Drennan further explained how – as a result of low pay and increasingly difficult working conditions over the last nine years – the WVBHPA alone has seen a workforce reduction from “over 14,000 to around 7,800.”
This reduction represents a dramatic decrease in resources, as the WVBHPA accounts for approximately 25% of West Virginia’s home and community-based service programs (HCBSs). This decrease falls in line with the national average, as some estimates show the turnover-rate to be as high as 50% annually. West Virginia, it seems, has been particularly hard-hit by the workforce reductions. Kevin Trippett, president and CEO of Westbrook Health Services, cited areas such as Wood County as being understaffed by nearly 75%.
“We are desperately short on staff,” Trippett noted. “Our managers – who really need to be traveling from home to home, ensuring compliance and addressing needs of the workforce – are actually having to pick up shifts. Some are working many weeks in a row without a day off.”
Trippett further explained how the staffing-shortage has resulted in Westbrook’s inability to accept new clients who are in need of services. HCBS programs provide these services to individuals living in their own homes, as well as those residing within a group-home environment. At $108 million, the state provides approximately 25% of the annual HCBS funding. The other 75% is provided by the federal government.
West Virginia advocates are encouraging members of Congress to include $150 billion in additional HCBS funding in the reconciliation spending package that is currently being negotiated.

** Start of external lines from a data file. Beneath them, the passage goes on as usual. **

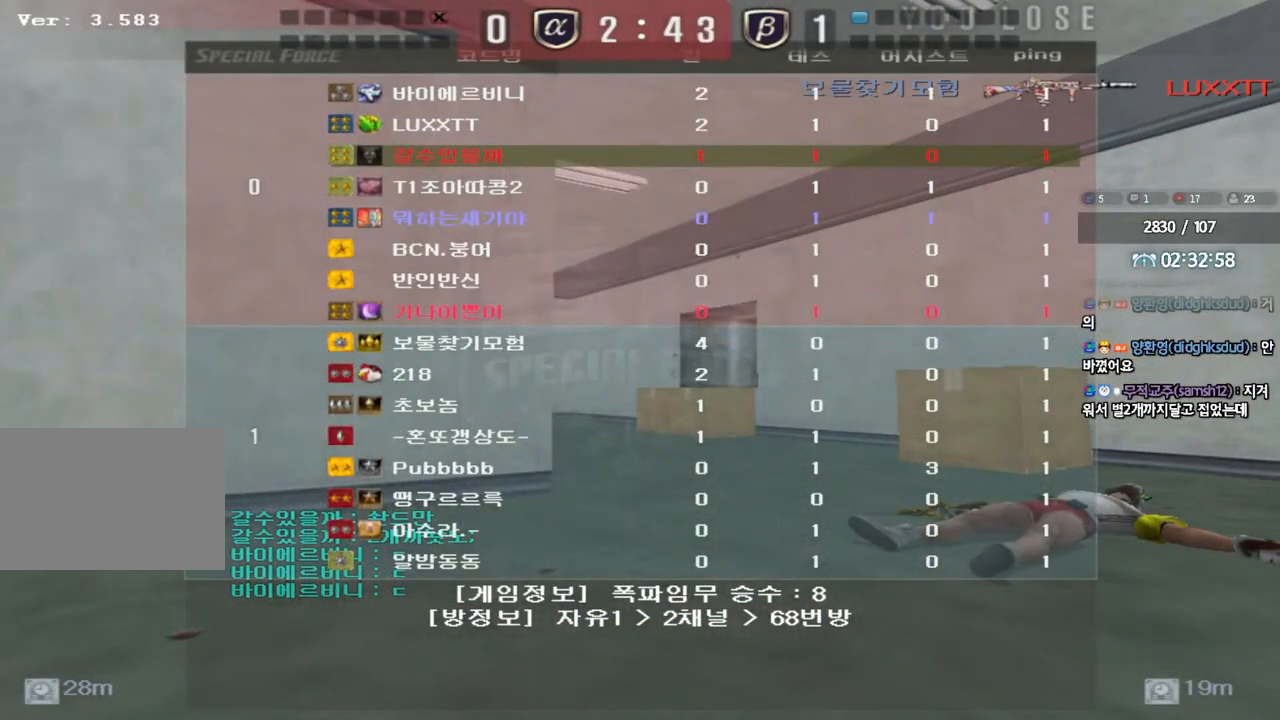
{"keys": [], "events": [[217, "tab", "up"]]}
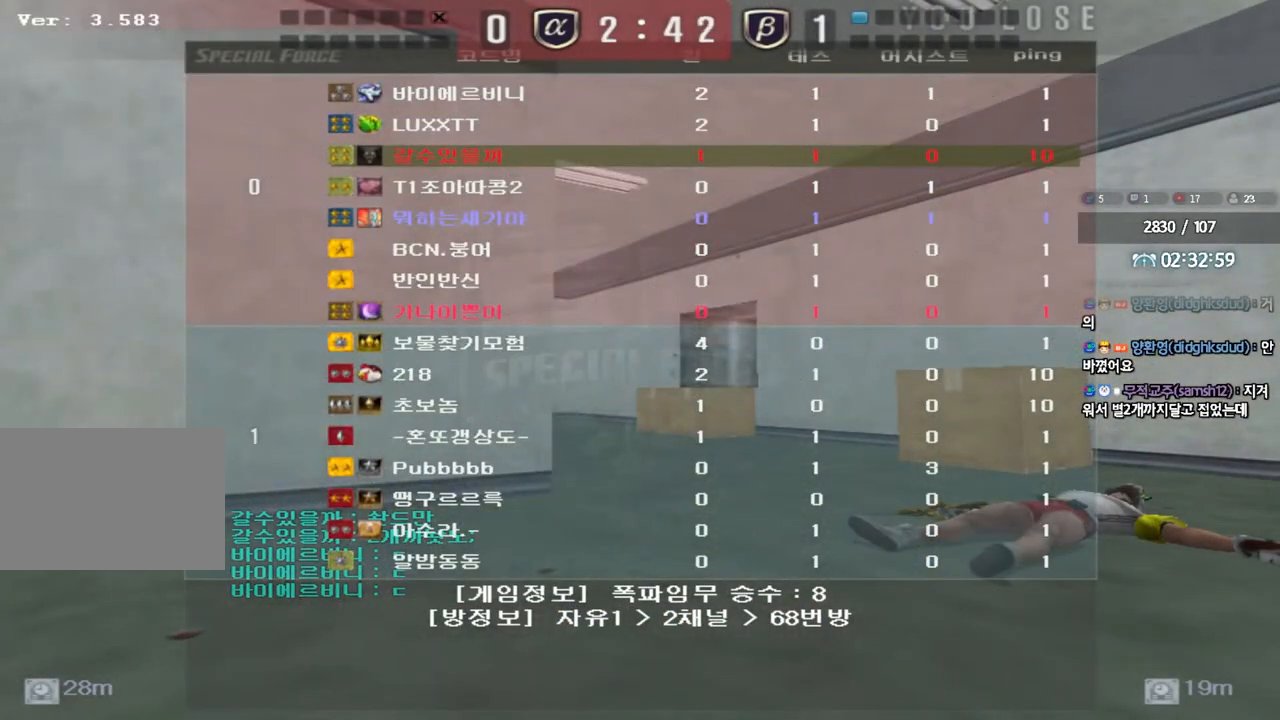
{"keys": ["a", "w"], "events": [[150, "a", "down"], [150, "w", "down"]]}
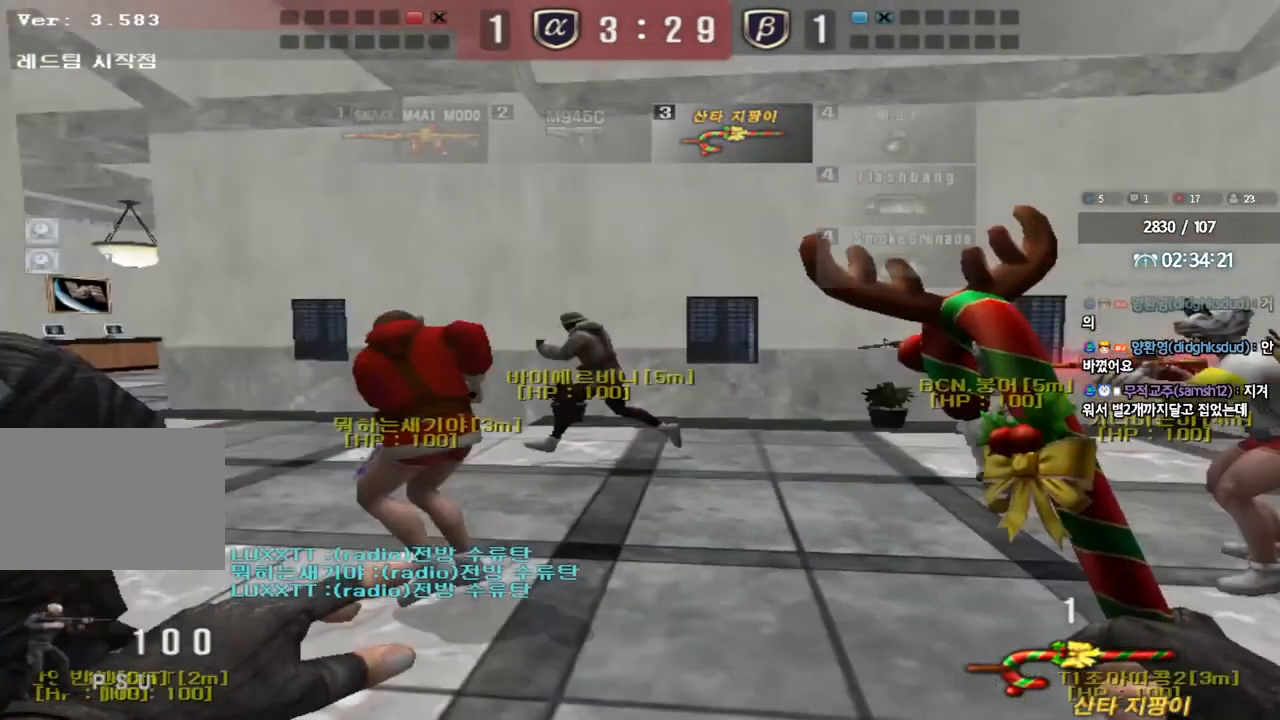
{"keys": ["a", "w"], "events": []}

“Westbrook had established 10 group homes in Wood County, and three group homes in Spencer (Roane County) to take care of these individuals,” Trippett said. “The problems for us started when the state took on a minimum wage increase. When the state increased the minimum wage, it did not increase the rate of reimbursement for the services. For us, that meant that our costs went up without any change in the revenue source to cover those costs.”